— Exercise objective —
Each line of the data below that contains "pamantayan" must be copied.

— Material for this task —
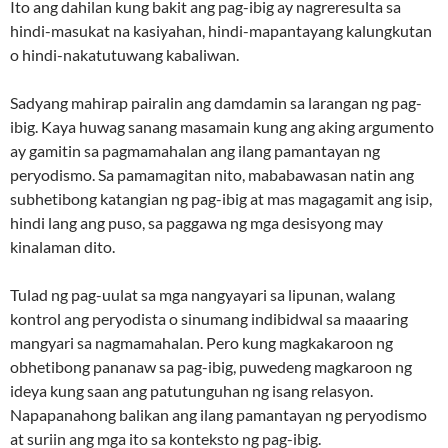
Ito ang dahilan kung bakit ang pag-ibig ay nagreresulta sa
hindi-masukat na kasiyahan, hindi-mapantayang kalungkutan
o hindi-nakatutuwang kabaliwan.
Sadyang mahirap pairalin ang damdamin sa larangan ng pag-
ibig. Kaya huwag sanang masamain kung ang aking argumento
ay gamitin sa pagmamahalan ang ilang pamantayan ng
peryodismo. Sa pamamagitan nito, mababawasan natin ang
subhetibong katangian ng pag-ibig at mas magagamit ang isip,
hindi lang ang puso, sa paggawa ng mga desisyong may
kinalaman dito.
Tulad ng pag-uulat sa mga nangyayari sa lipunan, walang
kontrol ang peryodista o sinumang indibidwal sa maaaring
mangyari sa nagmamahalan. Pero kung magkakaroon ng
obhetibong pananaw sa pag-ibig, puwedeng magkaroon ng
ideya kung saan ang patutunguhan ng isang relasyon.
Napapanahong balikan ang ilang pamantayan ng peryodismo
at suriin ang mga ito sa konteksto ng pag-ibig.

— Solution to the exercise —
ay gamitin sa pagmamahalan ang ilang pamantayan ng
Napapanahong balikan ang ilang pamantayan ng peryodismo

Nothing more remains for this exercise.